● **Aim of the exercise**: Return all of the listing word for word; the pictures stay out.
<<<<
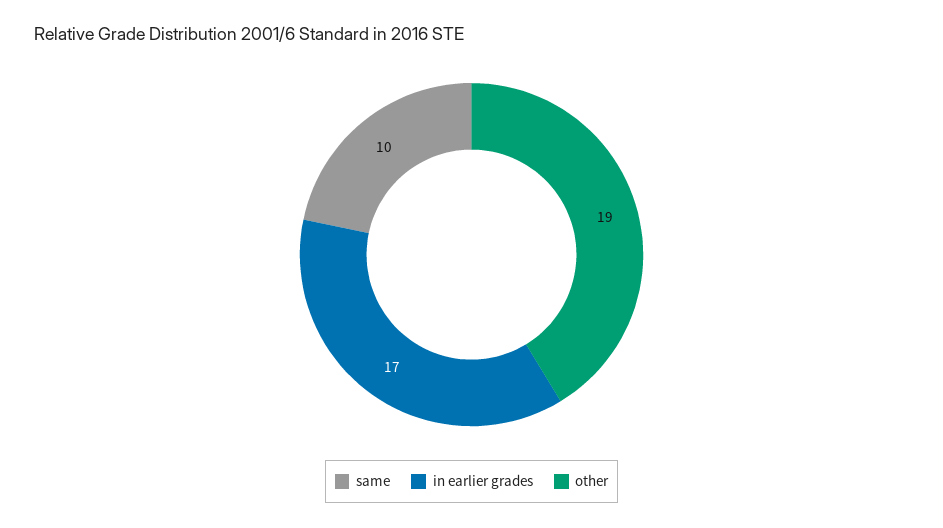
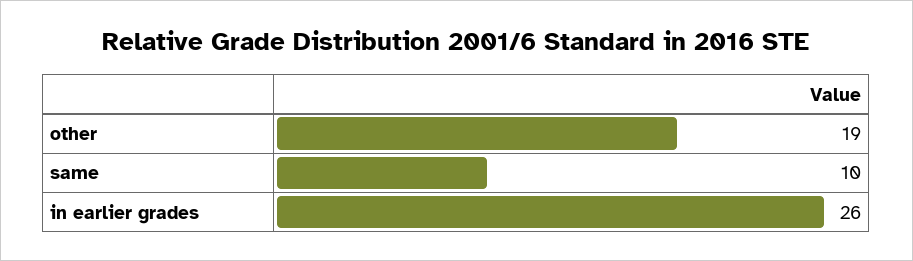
in earlier grades: 17 -> 26

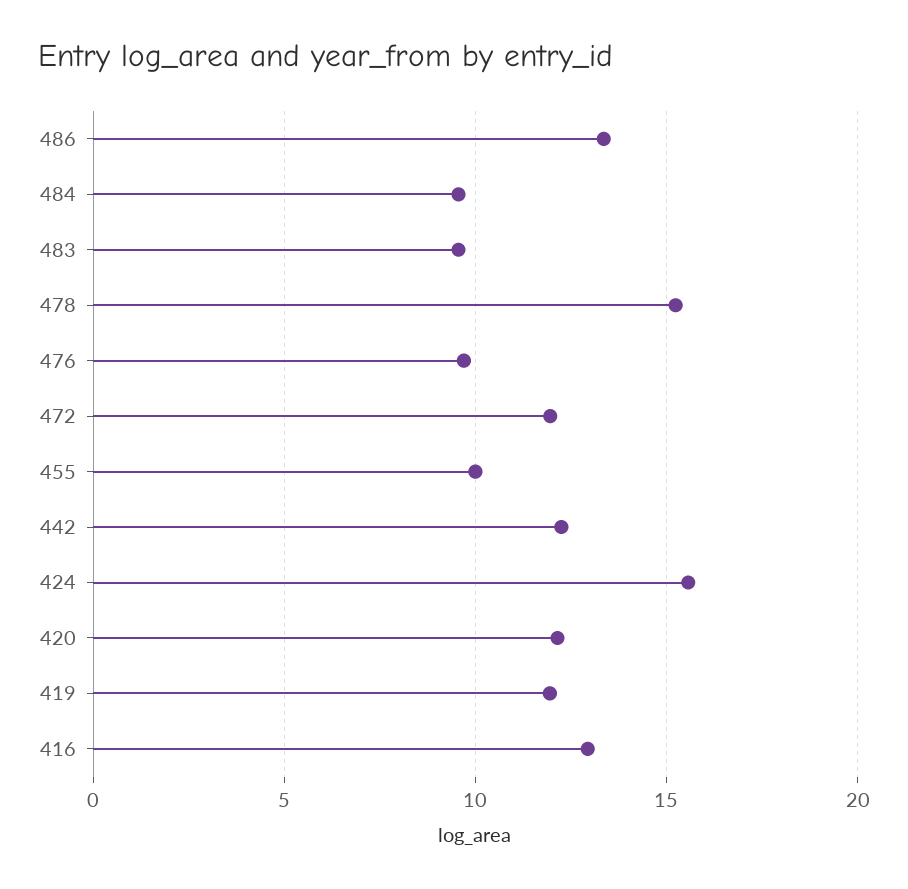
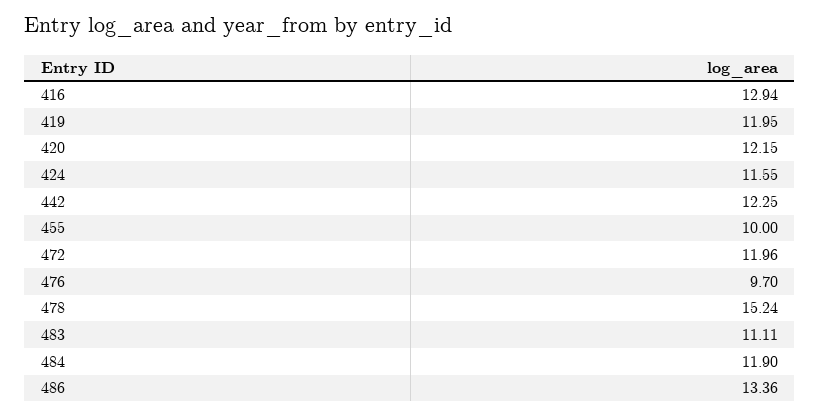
484: 9.5 -> 11.9
483: 9.5 -> 11.11
424: 15.5 -> 11.55

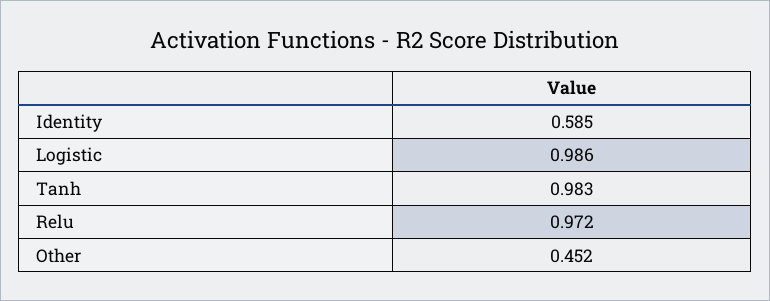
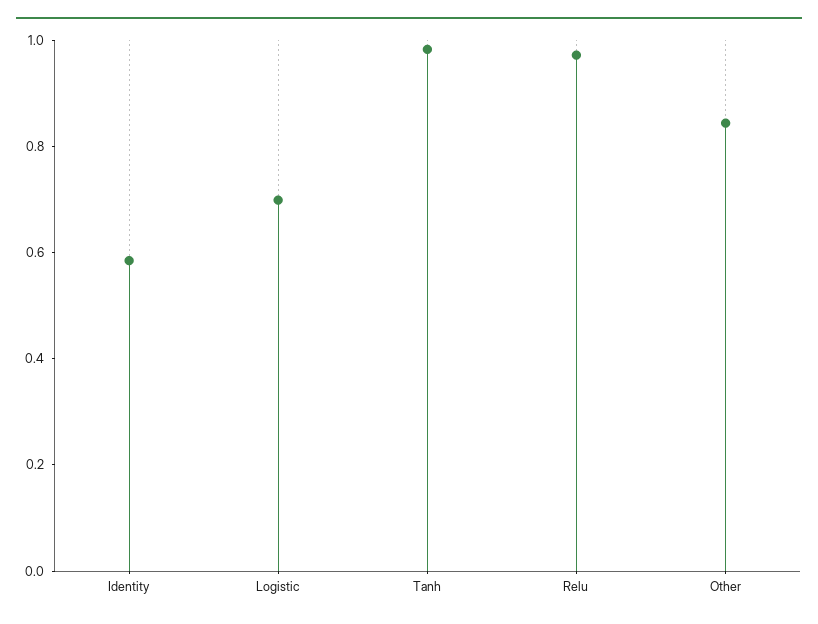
Logistic: 0.986 -> 0.7
Other: 0.452 -> 0.85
>>>>
● **Reply to the exercise**:
in earlier grades: 17 -> 26

484: 9.5 -> 11.9
483: 9.5 -> 11.11
424: 15.5 -> 11.55

Logistic: 0.986 -> 0.7
Other: 0.452 -> 0.85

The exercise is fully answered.